:: GEZEIGTER TEXTAUSZUG ::

Vor ihnen liegt ein dicker Wälzer in Wörterbuch-Größe, "Technologie" markiert in fetten Lettern die Überschrift. Diejenigen, die noch nicht so sattelfest sind, müssen dort Strukturformeln nachschlagen. Es ist ein untypischer Lehrberuf: Wer später einmal Bier brauen oder Schnaps brennen möchte, muss hier zur Schule gehen. In diesem Lehrgang – pro Jahr gibt es drei – sind es 24 Lehrlinge, die sich derzeit in verschiedenen Betrieben in der Ausbildung dazu befinden.

Die naturwissenschaftliche Komponente dieses Lehrberufs werde oft unterschätzt, erzählt Schmidt. Man müsse oft erst die Grundlagen auffrischen, bevor man in die Details der Brau- und Destilliertechnik gehen könne. Dafür steht dann eine große "Lehrbrauerei" bereit. Doch nicht nur das Berufsbild ist ein eher ungewöhnliches, auch die Schulform der Getränketechnik-Berufsschule ist eine besondere: Träger der Schule ist das Österreichische Getränkeinstitut – ein privater Verein.

Berufsschulen mit Allgemeinbildungsauftrag

Kennt man Privatschulen vor allem als kirchliche Institutionen im Gymnasialbereich oder als Volksschulen mit alternativpädagogischen Ansätzen, muten Berufsschulen in privater Hand vielen seltsam an. Sie sind auch wesentlich weniger verbreitet: Laut Statistik Austria sind von 158 Berufsschulen lediglich sechs in privater Trägerschaft. Die Träger sind, sofern sie keine Vereine wie das Getränkeinstitut sind, dafür umso bekannter: Von Swarovski und Spar über die ÖBB bis hin zu McDonald's leisten sich eine Handvoll Firmen private Ausbildungsstätten.

:: DATENAUSZUG ::
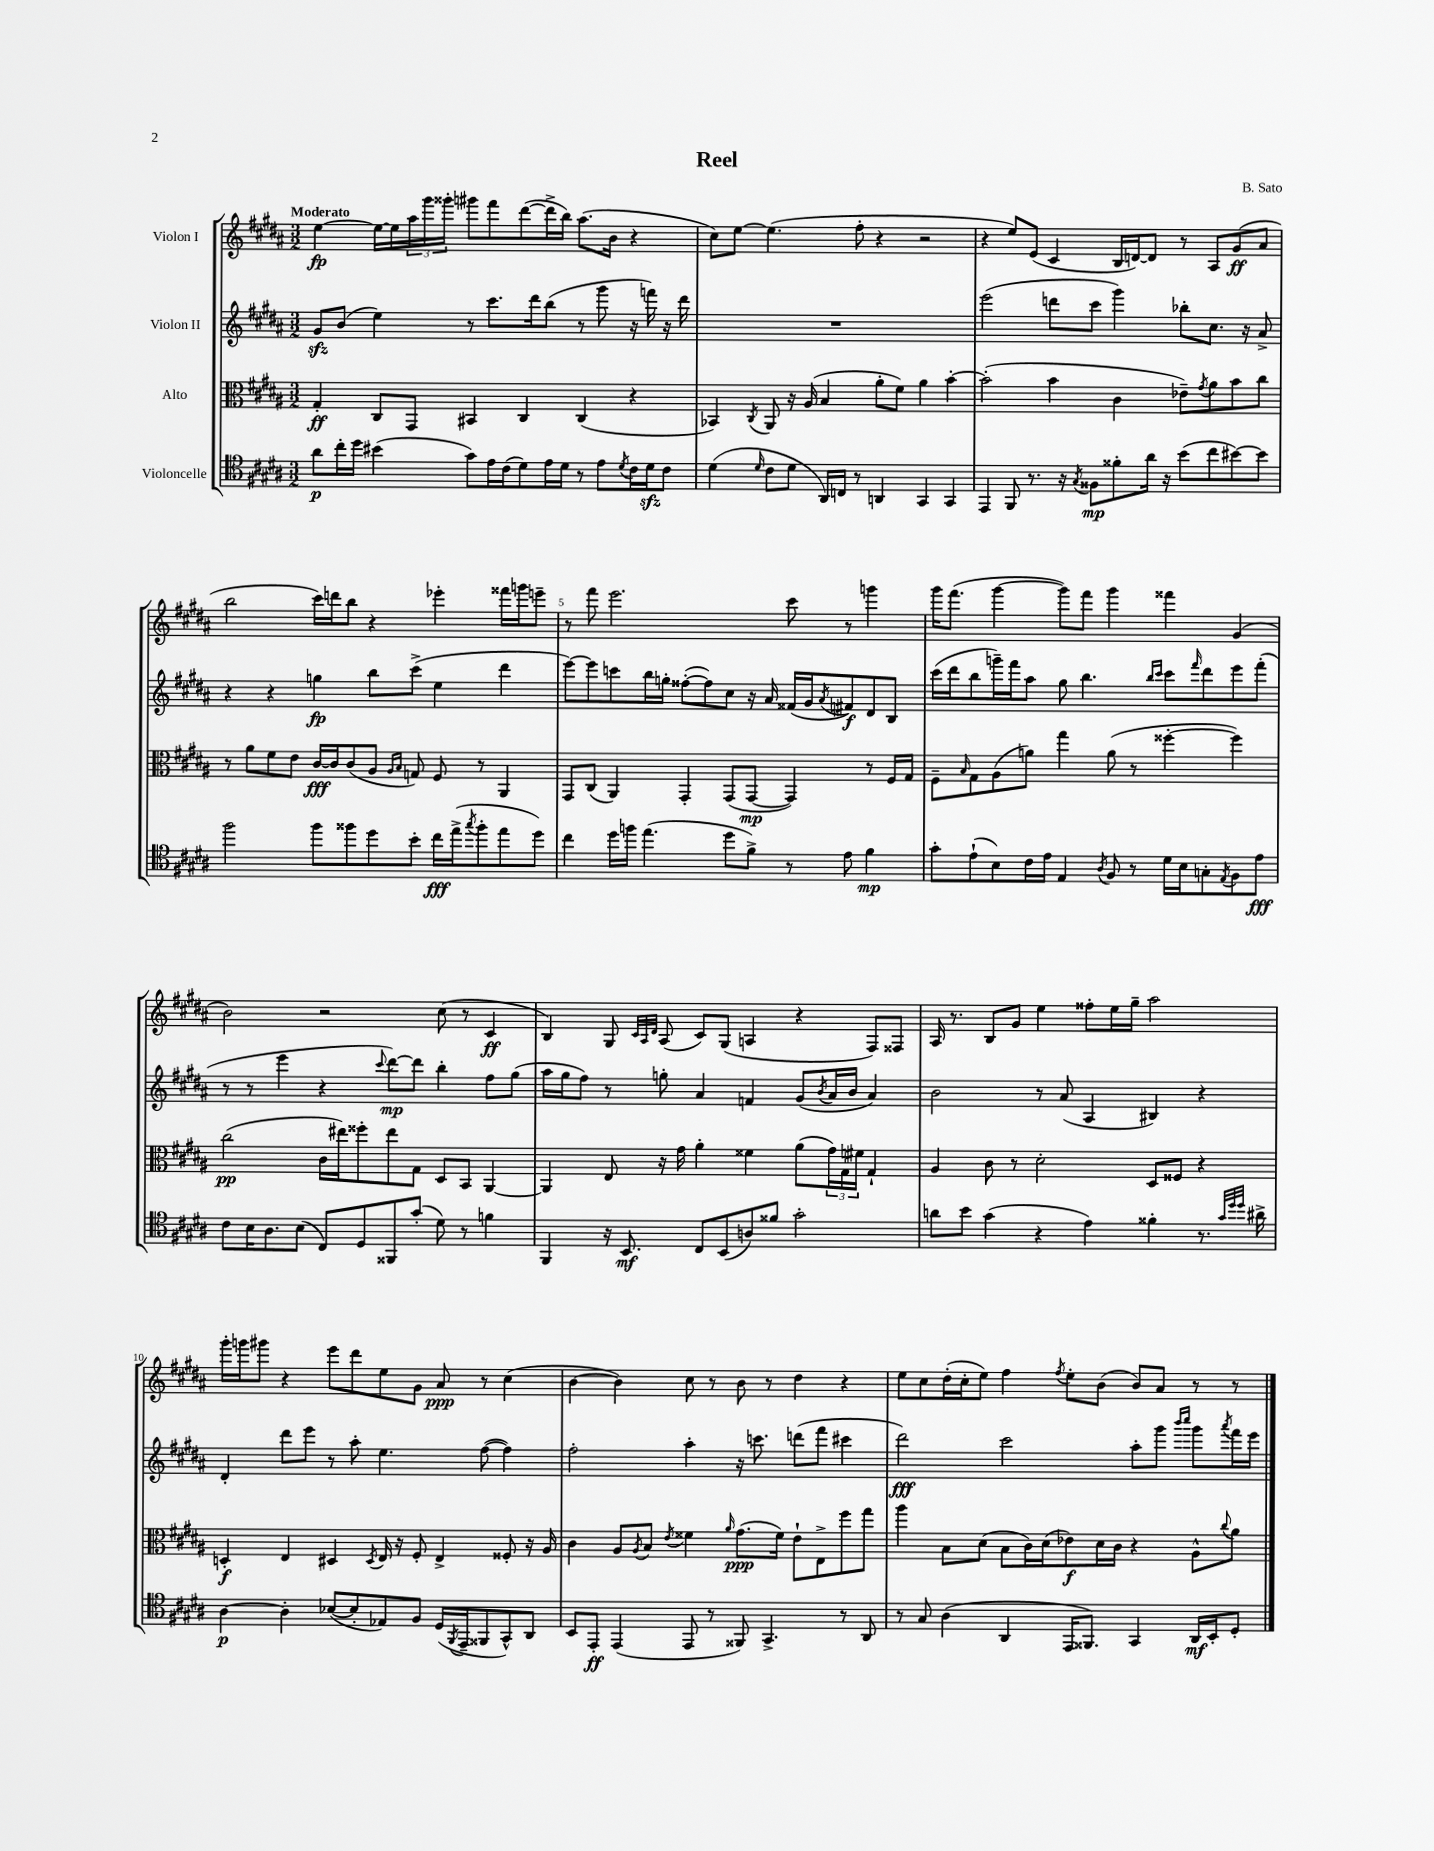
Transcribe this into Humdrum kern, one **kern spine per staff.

:: ARBEITSAUFTRAG ::
Bitte erklären Sie anhand des Textauszugs über die Getränketechnik-Berufsschule, warum Berufsschulen in privater Hand vielen seltsam vorkommen.

:: ENDGÜLTIGE ANTWORT ::
Privatschulen kennt man vor allem als kirchliche Institutionen im Gymnasialbereich oder als Volksschulen mit alternativpädagogischen Ansätzen. Deshalb wirken private Berufsschulen auf viele ungewohnt. Außerdem sind sie deutlich seltener: Laut Statistik Austria sind von 158 Berufsschulen nur sechs in privater Trägerschaft.